The monthly income I, in dollars, from a new product is given by

I(t) = 81000 − 45000e^-0.005t where t is the time, in months, since the product was first put on the market. (Round your answers to the nearest dollar amount.)
(a) What was the monthly income after the 30th month and after the 130th month?
I(30) = $
I(130) = $

(b) What will the monthly income from the product approach as the time increases without bound?
$

(a) To find the monthly income after the 30th month, we can substitute t = 30 into the equation I(t) = 81000 − 45000e^(-0.005t):

I(30) = 81000 − 45000e^(-0.005 * 30)
≈ 81000 − 45000e^(-0.15)
≈ 81000 − 45000(0.860708653)
≈ 81000 − 38731.8879
≈ $42,268

Therefore, the monthly income after the 30th month is approximately $42,268.
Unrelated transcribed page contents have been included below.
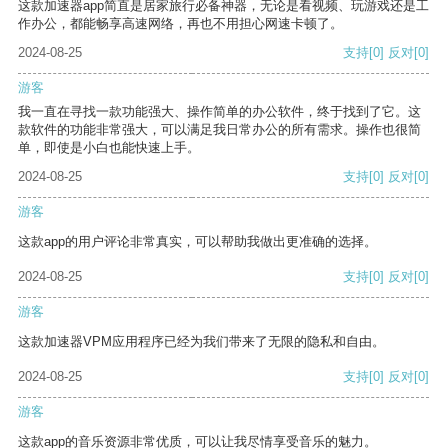
这款加速器app简直是居家旅行必备神器，无论是看视频、玩游戏还是工
作办公，都能畅享高速网络，再也不用担心网速卡顿了。
2024-08-25
支持
[0]
反对
[0]
游客
我一直在寻找一款功能强大、操作简单的办公软件，终于找到了它。这
款软件的功能非常强大，可以满足我日常办公的所有需求。操作也很简
单，即使是小白也能快速上手。
2024-08-25
支持
[0]
反对
[0]
游客
这款app的用户评论非常真实，可以帮助我做出更准确的选择。
2024-08-25
支持
[0]
反对
[0]
游客
这款加速器VPM应用程序已经为我们带来了无限的隐私和自由。
2024-08-25
支持
[0]
反对
[0]
游客
这款app的音乐资源非常优质，可以让我尽情享受音乐的魅力。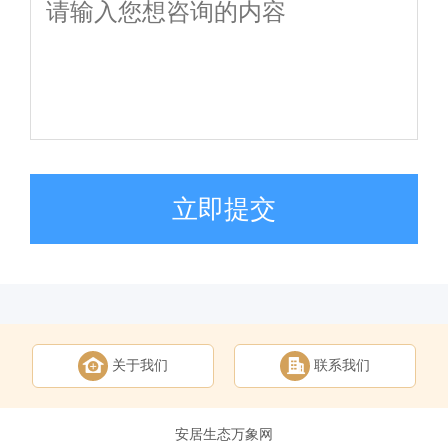
立即提交
关于我们
联系我们
安居生态万象网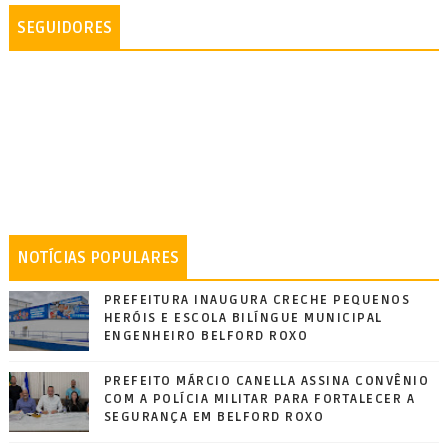
SEGUIDORES
NOTÍCIAS POPULARES
PREFEITURA INAUGURA CRECHE PEQUENOS
HERÓIS E ESCOLA BILÍNGUE MUNICIPAL
ENGENHEIRO BELFORD ROXO
PREFEITO MÁRCIO CANELLA ASSINA CONVÊNIO
COM A POLÍCIA MILITAR PARA FORTALECER A
SEGURANÇA EM BELFORD ROXO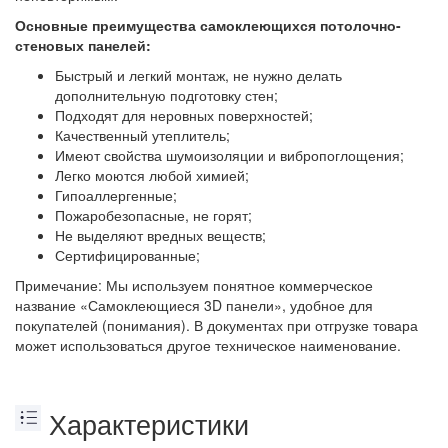
Основные преимущества самоклеющихся потолочно-
стеновых панелей:
Быстрый и легкий монтаж, не нужно делать
дополнительную подготовку стен;
Подходят для неровных поверхностей;
Качественный утеплитель;
Имеют свойства шумоизоляции и вибропоглощения;
Легко моются любой химией;
Гипоаллергенные;
Пожаробезопасные, не горят;
Не выделяют вредных веществ;
Сертифицированные;
Примечание: Мы используем понятное коммерческое
название «Самоклеющиеся 3D панели», удобное для
покупателей (понимания). В документах при отгрузке товара
может использоваться другое техническое наименование.
Характеристики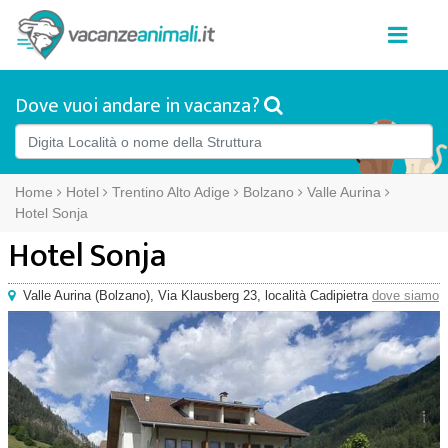
Dove vuoi andare in vacanza?
Home
Hotel
Trentino Alto Adige
Bolzano
Valle Aurina
Hotel Sonja
Hotel Sonja
Valle Aurina
(
Bolzano),
Via Klausberg 23
, località Cadipietra
dove siamo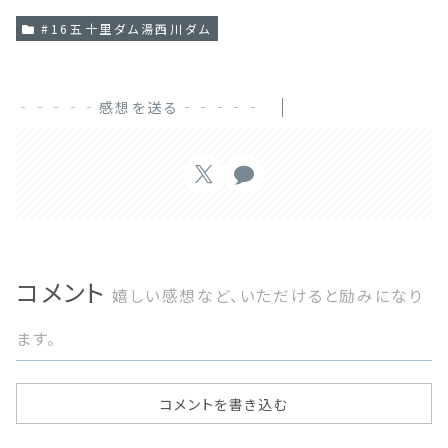
#16五十里ダム湯西川ダム
‐‐‐‐‐感想を送る‐‐‐‐‐
コメント
嬉しい感想など、いただけると励みになり
ます。
コメントを書き込む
To find the monthly income after the 130th month, we can substitute t = 130 into the equation I(t) = 81000 − 45000e^(-0.005t):

I(130) = 81000 − 45000e^(-0.005 * 130)
≈ 81000 − 45000e^(-0.65)
≈ 81000 − 45000(0.522995514)
≈ 81000 − 23534.7991
≈ $57,465

Therefore, the monthly income after the 130th month is approximately $57,465.

(b) To determine what the monthly income from the product approaches as the time increases without bound, we can inspect the equation I(t) = 81000 − 45000e^(-0.005t).

As t approaches infinity, the exponential term e^(-0.005t) approaches zero since the exponent becomes increasingly negative. Therefore, the income from the product approaches the constant term of 81000.

Hence, the monthly income from the product approaches $81,000 as time increases without bound.

To find the monthly income after a certain number of months, you need to substitute the value of t into the given equation, I(t) = 81000 - 45000e^(-0.005t). Let's calculate the monthly income after the 30th month and the 130th month.

(a) Monthly income after the 30th month (t = 30):
I(30) = 81000 - 45000e^(-0.005*30)
To calculate this, first evaluate -0.005*30, which gives you -0.15. Then, calculate e^(-0.15) using a scientific calculator or a calculator with an exponential function. Finally, multiply this value by 45000 and subtract it from 81000:

I(30) ≈ 81000 - 45000 * e^(-0.15)
I(30) ≈ 81000 - 45000 * 0.8607
I(30) ≈ 81000 - 38731.5
I(30) ≈ $42268.5 (rounded to the nearest dollar amount)

Therefore, the monthly income after the 30th month is approximately $42,268.

Monthly income after the 130th month (t = 130):
I(130) = 81000 - 45000e^(-0.005*130)
Similarly, evaluate -0.005*130, which gives -0.65. Then calculate e^(-0.65) and multiply that value by 45000. Finally, subtract the result from 81000:

I(130) ≈ 81000 - 45000 * e^(-0.65)
I(130) ≈ 81000 - 45000 * 0.5197
I(130) ≈ 81000 - 23386.5
I(130) ≈ $57613.5 (rounded to the nearest dollar amount)

Therefore, the monthly income after the 130th month is approximately $57,614.

(b) To determine the monthly income from the product as the time increases without bound, we need to find the limit of I(t) as t approaches infinity.

As t approaches infinity, the exponential term e^(-0.005t) will approach zero, since the base of the exponent is less than 1. Therefore, the monthly income will approach the constant term, which is 81000 dollars.

Thus, as time increases without bound, the monthly income from the product will approach $81,000.